Cuda out of memory question

My network has roughly 10 million parameters, 9508738 to be specific. Assuming float32 for each parameter, this amounts to about 40 MB memory use for the networks parameters.

However, when I try to increase my batch size from 5 to 10 I get the error

RuntimeError: CUDA out of memory. Tried to allocate 450.00 MiB (GPU 0; 10.91 GiB total capacity; 8.84 GiB already allocated; 451.00 MiB free; 378.00 KiB cached)

I am using a a 1080Ti and currently dont understand what takes up the entire GPU memory. nvidia-smi idles at arount 300MB when no training is performed so no other application takes up considerable space either.

Help would be appreciated, also I dont get the meaning of these lines that I found in some code

net = torch.nn.DataParallel(net, device_ids=range(torch.cuda.device_count()))
        cudnn.benchmark = True

Please elaborate, thank you in advance

Most of the memory is used for storing activations at each layer of your model because these activations are required for computing gradients during the backward pass. This is usually way larger than the size of your model parameters.
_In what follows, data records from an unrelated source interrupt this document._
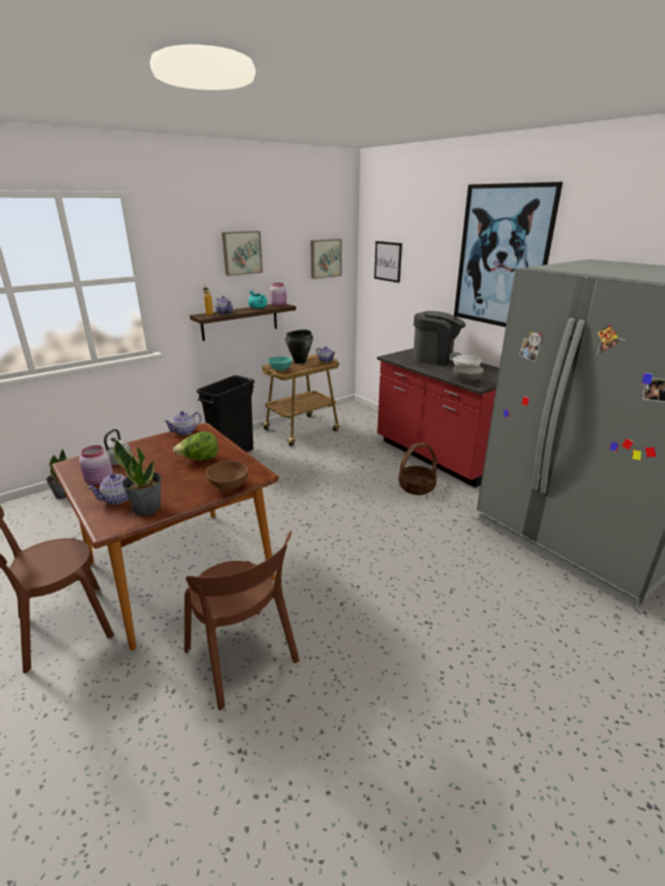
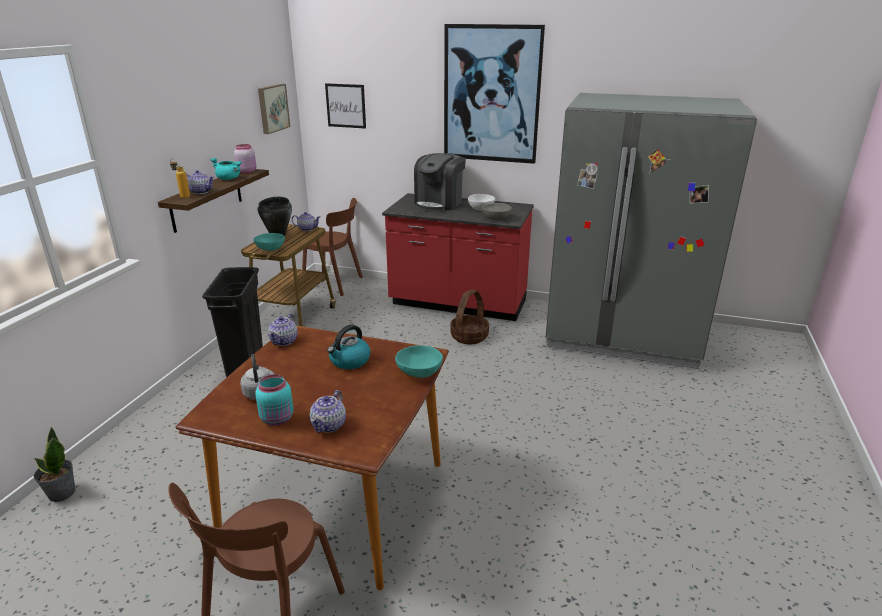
camera: 35 degrees left, 0 degrees up
pink jar [79,445,113,486] -> turquoise jar [255,374,294,426]
potted plant [113,440,161,516] -> none
lettuce [173,432,218,461] -> kettle [327,325,370,369]
brown chair [184,530,300,710] -> brown chair moved to [302,198,363,296]
brown bowl [206,461,248,491] -> turquoise bowl [395,345,443,378]
picture [222,231,263,276] -> none
coffee machine [413,311,466,366] -> coffee machine turned 135 degrees clockwise [414,153,466,211]

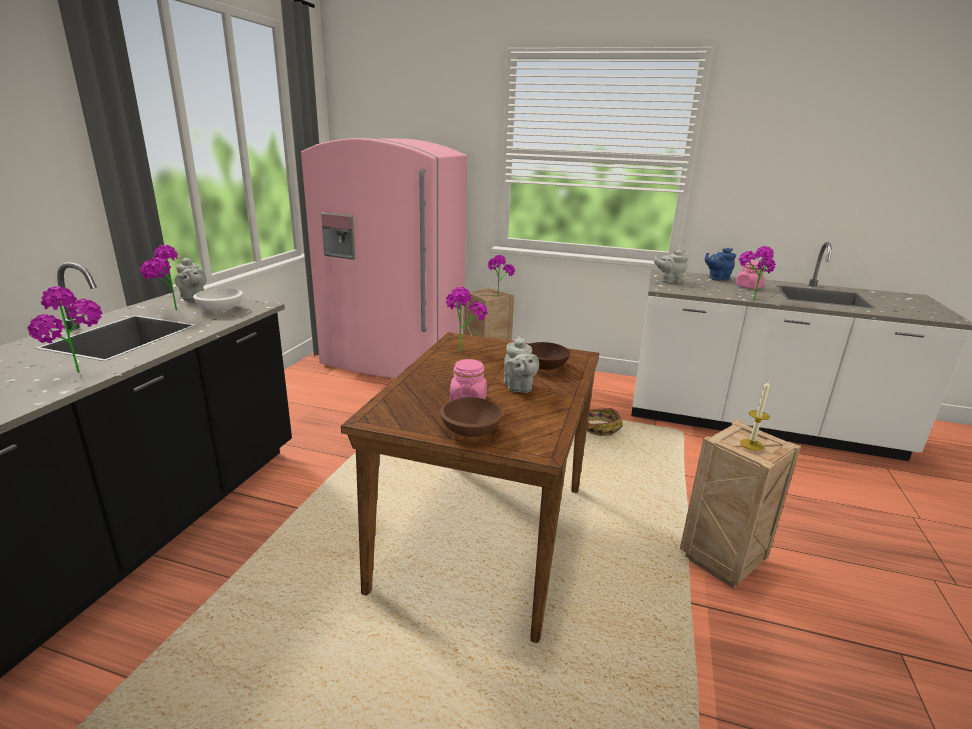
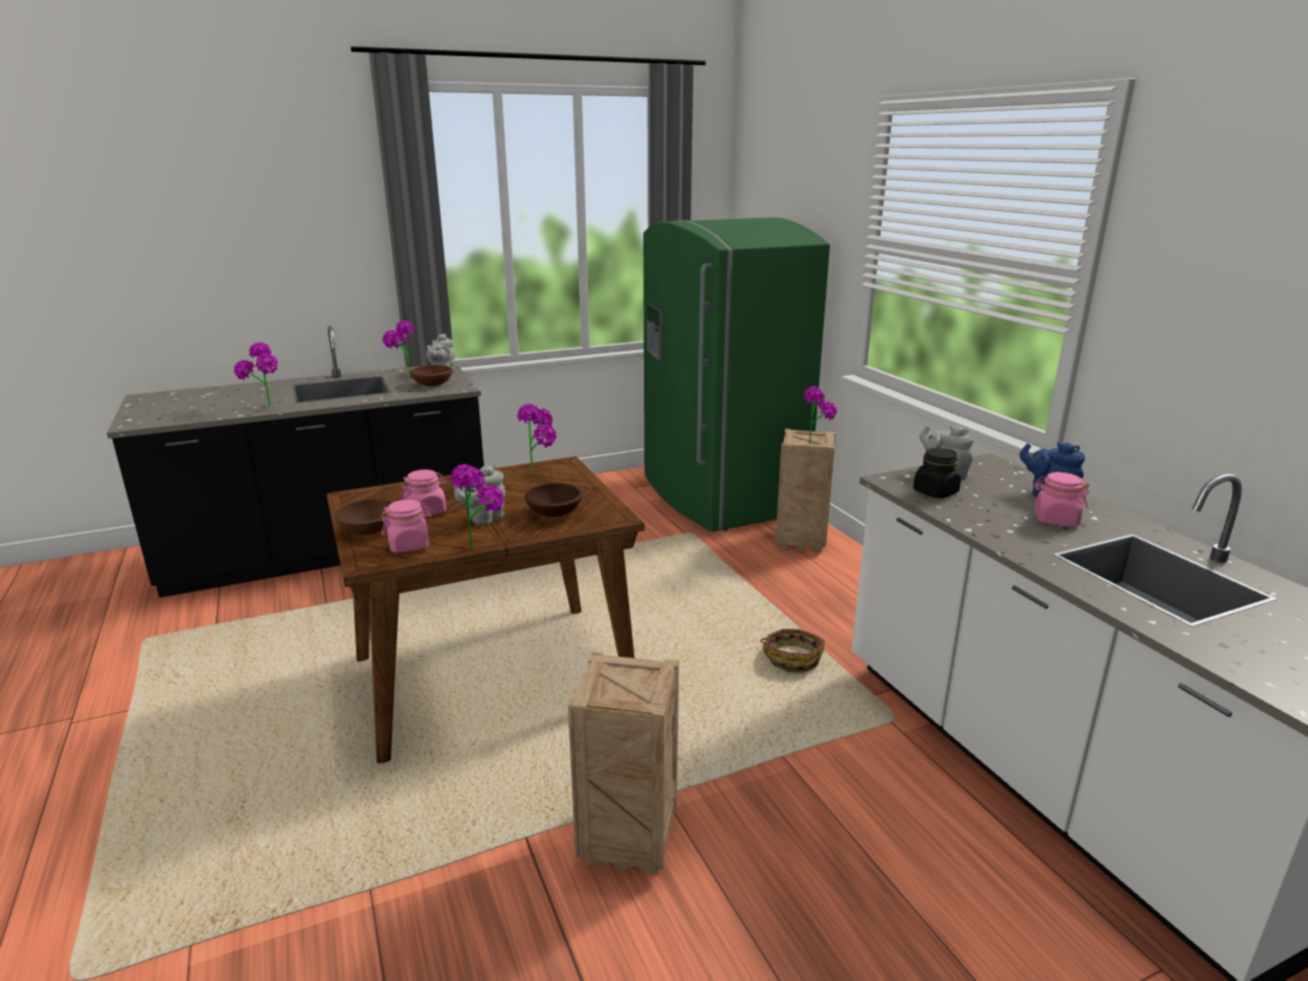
camera: 50 degrees right, 0 degrees up
white bowl [193,288,243,312] -> brown bowl [410,365,452,386]
pink fridge [301,138,467,378] -> green fridge [643,217,830,532]
potted plant [739,246,776,301] -> potted plant moved to [450,464,504,550]
candle [740,381,770,451] -> none
none -> pink jar [381,499,432,553]
none -> black jar [913,448,961,498]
nn.DataParallel is used to split your computation among multiple GPUs. Your batch is split among the GPU devices specified.

cudnn.benchmark is for choosing algorithms for performing the layer operations (eg. convolution). It tries to find the fastest algorithm for the model in questions but at the expense of some memory. Setting it to False should reduce the GPU memory needed by a little.

thank you. I am wondering if I need to call detach() and other methods the like manually in my mein training routines in order to free up memory or is that handled automatically?